• _Excerpt to read_:
◆ ◆ ◆ ◆ ◆ ◆ ◆

Content Shifter: 11 Adult Swim Shows You (Probably) Don’t Know
Film Reviews
Adult Swim, the overnight alter-ego of the Cartoon Network, has been derided as an outlet of stupid and borderline-satanic TV content for stoners and insomniacs since it launched in 2001 … at around 11 p.m. and nine days before 9/11, conspiracy theorists.
To which I say, so fuckin’ what? The real existential media danger right here in the U.S. of ’Merica is actually daytime television: Just try watching five minutes of The View, The Talk, Ellen, Wendy Williams, Dr. Oz, Dr. Phil or Judge Thanos (it’s new, part of the Marvel Singularity®) without losing 30 IQ points. Adult Swim might be this country’s last hope—to paraphrase gonzo futurist Hunter S. Thompson, when the going gets stupid, the stupid turn pro.
You probably know Adult Swim hits like Aqua Teen Hunger Force, Robot Chicken, Squidbillies, The Venture Bros. and, of course, Rick & Morty, as well as a certain anime block that I’m not going to touch with a 20-foot tentacle. But here are 11 A.S. series you’ve probably never heard of … or totally forgot about, thanks to herbal erasure.

◆ ◆ ◆ ◆ ◆ ◆ ◆

• _Listed entries_:
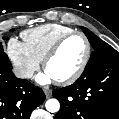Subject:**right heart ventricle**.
I'll use <instances>...</instances> for the list:
<instances>
[{
	"instance_id": "e07e8e85",
	"label": "right heart ventricle",
	"mask_w": 119,
	"mask_h": 119,
	"mask_svg": "<svg viewBox=\"0 0 119 119\" xmlns=\"http://www.w3.org/2000/svg\"><path fill=\"white\" fill-rule=\"evenodd\" d=\"M74 29L61 24H45L22 32V38L30 52L43 61L50 48L64 35Z\"/></svg>"
}]
</instances>
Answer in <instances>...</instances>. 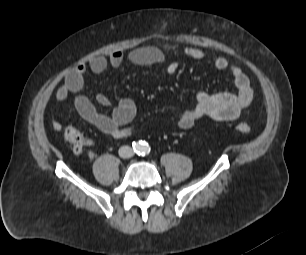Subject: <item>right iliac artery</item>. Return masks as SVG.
I'll list each match as a JSON object with an SVG mask.
<instances>
[{"label": "right iliac artery", "instance_id": "82829eb1", "mask_svg": "<svg viewBox=\"0 0 306 255\" xmlns=\"http://www.w3.org/2000/svg\"><path fill=\"white\" fill-rule=\"evenodd\" d=\"M133 147H134V149L136 148V149H139L140 148V144L139 143H133Z\"/></svg>", "mask_w": 306, "mask_h": 255}]
</instances>
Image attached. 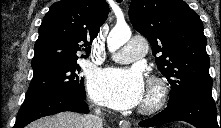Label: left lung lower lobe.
I'll return each mask as SVG.
<instances>
[{
	"label": "left lung lower lobe",
	"mask_w": 221,
	"mask_h": 128,
	"mask_svg": "<svg viewBox=\"0 0 221 128\" xmlns=\"http://www.w3.org/2000/svg\"><path fill=\"white\" fill-rule=\"evenodd\" d=\"M173 121H185L197 128H219L212 95L197 94L187 97L154 117L139 122V126L153 127Z\"/></svg>",
	"instance_id": "left-lung-lower-lobe-1"
}]
</instances>
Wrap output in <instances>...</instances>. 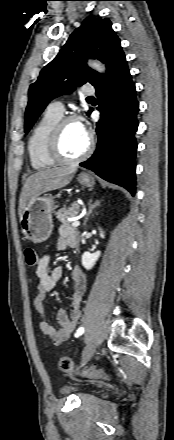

◆ ◆ ◆ ◆ ◆ ◆ ◆

• _Requests_:
• a. According to the piece on Adult Swim shows, when did Adult Swim launch?
• b. Say whether each statement agrees with the piece on Adult Swim shows, answering yes or no and quoting the deciding words of the piece. (i) Adult Swim is described as the overnight alter-ego of the Cartoon Network. (ii) Daytime television is called the real existential media danger in the U.S. (iii) The piece promises 12 series you have probably never heard of.

• _Solved problems_:
• a. In 2001, at around 11 p.m. and nine days before 9/11.

• b.
(i) Yes: "Adult Swim, the overnight alter-ego of the Cartoon Network"
(ii) Yes: "The real existential media danger right here in the U.S. of ’Merica is actually daytime television"
(iii) No: "here are 11 A.S. series you’ve probably never heard of"